_Document extract_

☆ ☆ ☆ ☆ ☆ ☆ ☆

The IRS doesn't know about the LLC

The IRS doesn't have anything to do with LLCs. When you form an LLC, you are dealing with your own state. You pay the fees to the state etc.

The only thing you deal with the IRS on, when forming an LLC, is if you need an "EIN" or "Employer Identification Number". Which you will probably need if you want to open a bank account for the business, or seek credit for the business e.g. Getting net-30 terms with suppliers. Obviously if you ask for an EIN, the IRS will know you have it, but they won't care.

The IRS will like the LLC, in any case

If the dispute with the IRS is over how much money you actually made (i.e. If the IRS is accusing you of hiding cash income), then the IRS will approve of the LLC.

In a properly run business, you never "take money out of the till" for expenses. Every single raw dollar is deposited direct into the company bank account. Every single expense you pay is paid out of the company account. This acts like a journal, but it's kept by an independent third party: the bank. The expenses are much easier to prove because there's a debit card charge to Aveda, a check to OfficeMax, etc. etc.

Making it very easy for outsiders to audit your day by day business. Not just the IRS; imagine you dedided to sell your business and needed to prove your income to the buyer. There it is, in years of bank statements.

☆ ☆ ☆ ☆ ☆ ☆ ☆

_Set exercise_
For each of the following statements about the text on LLCs and the IRS, answer yes or no and quote the words from the text that decide it: (a) When you form an LLC, you pay the fees to the IRS. (b) You will probably need an EIN to open a bank account for the business. (c) In a properly run business, every expense is paid out of the company account.

[Dataset records]

☆ ☆ ☆ ☆ ☆ ☆ ☆

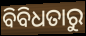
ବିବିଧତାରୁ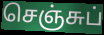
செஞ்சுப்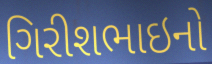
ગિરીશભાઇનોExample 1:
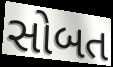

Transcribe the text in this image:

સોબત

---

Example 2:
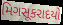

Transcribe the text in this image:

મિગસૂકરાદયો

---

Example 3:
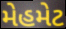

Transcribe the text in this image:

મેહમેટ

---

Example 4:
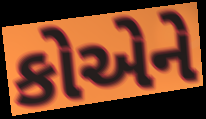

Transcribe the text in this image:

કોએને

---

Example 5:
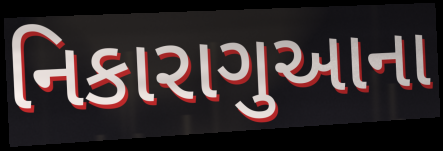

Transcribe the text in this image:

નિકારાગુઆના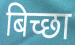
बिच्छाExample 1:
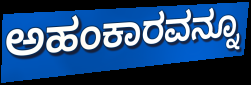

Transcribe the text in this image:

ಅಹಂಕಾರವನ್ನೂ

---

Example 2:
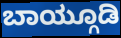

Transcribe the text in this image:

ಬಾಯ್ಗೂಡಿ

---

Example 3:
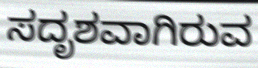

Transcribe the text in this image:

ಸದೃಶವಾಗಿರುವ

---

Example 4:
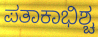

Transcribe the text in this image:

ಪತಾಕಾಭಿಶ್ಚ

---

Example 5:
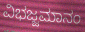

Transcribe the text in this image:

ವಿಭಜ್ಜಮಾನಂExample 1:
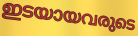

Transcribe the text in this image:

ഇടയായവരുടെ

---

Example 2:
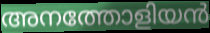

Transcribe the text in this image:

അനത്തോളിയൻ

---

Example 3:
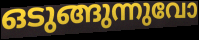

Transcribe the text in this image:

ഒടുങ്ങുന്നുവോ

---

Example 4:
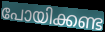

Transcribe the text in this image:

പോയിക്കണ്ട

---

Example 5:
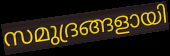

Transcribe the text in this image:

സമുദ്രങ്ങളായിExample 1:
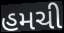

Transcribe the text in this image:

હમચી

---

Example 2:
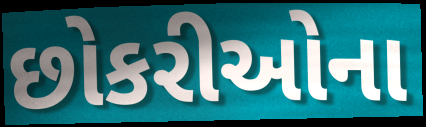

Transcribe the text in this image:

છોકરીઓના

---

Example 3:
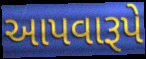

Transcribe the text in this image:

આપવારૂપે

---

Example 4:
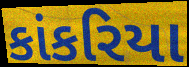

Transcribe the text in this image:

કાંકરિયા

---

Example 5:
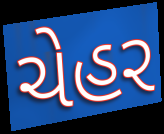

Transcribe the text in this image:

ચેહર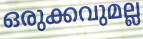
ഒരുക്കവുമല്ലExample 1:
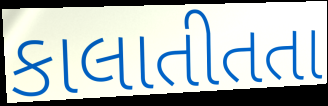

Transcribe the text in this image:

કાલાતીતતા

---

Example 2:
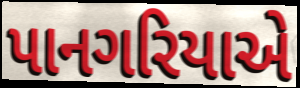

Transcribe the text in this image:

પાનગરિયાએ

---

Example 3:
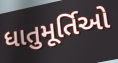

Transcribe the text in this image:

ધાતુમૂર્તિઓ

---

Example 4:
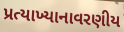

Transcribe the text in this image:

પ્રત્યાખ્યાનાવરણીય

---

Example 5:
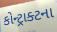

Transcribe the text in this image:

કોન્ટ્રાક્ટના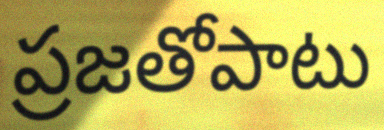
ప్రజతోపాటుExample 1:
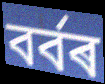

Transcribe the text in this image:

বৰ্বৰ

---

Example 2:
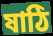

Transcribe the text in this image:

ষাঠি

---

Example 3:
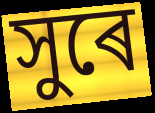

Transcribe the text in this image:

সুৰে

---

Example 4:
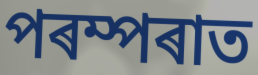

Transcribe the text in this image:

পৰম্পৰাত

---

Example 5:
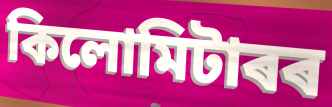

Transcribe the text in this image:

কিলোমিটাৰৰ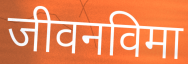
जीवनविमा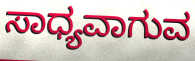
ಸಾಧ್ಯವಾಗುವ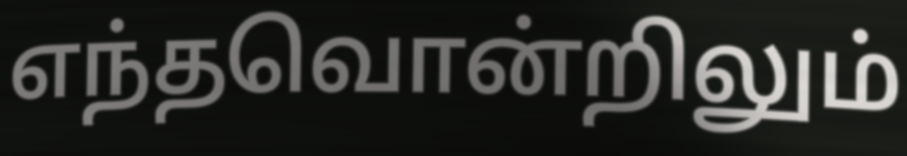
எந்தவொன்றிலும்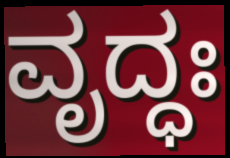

☆ ☆ ☆ ☆ ☆ ☆ ☆

_Task output_
(a) No: "You pay the fees to the state etc."
(b) Yes: "Which you will probably need if you want to open a bank account for the business"
(c) Yes: "Every single expense you pay is paid out of the company account."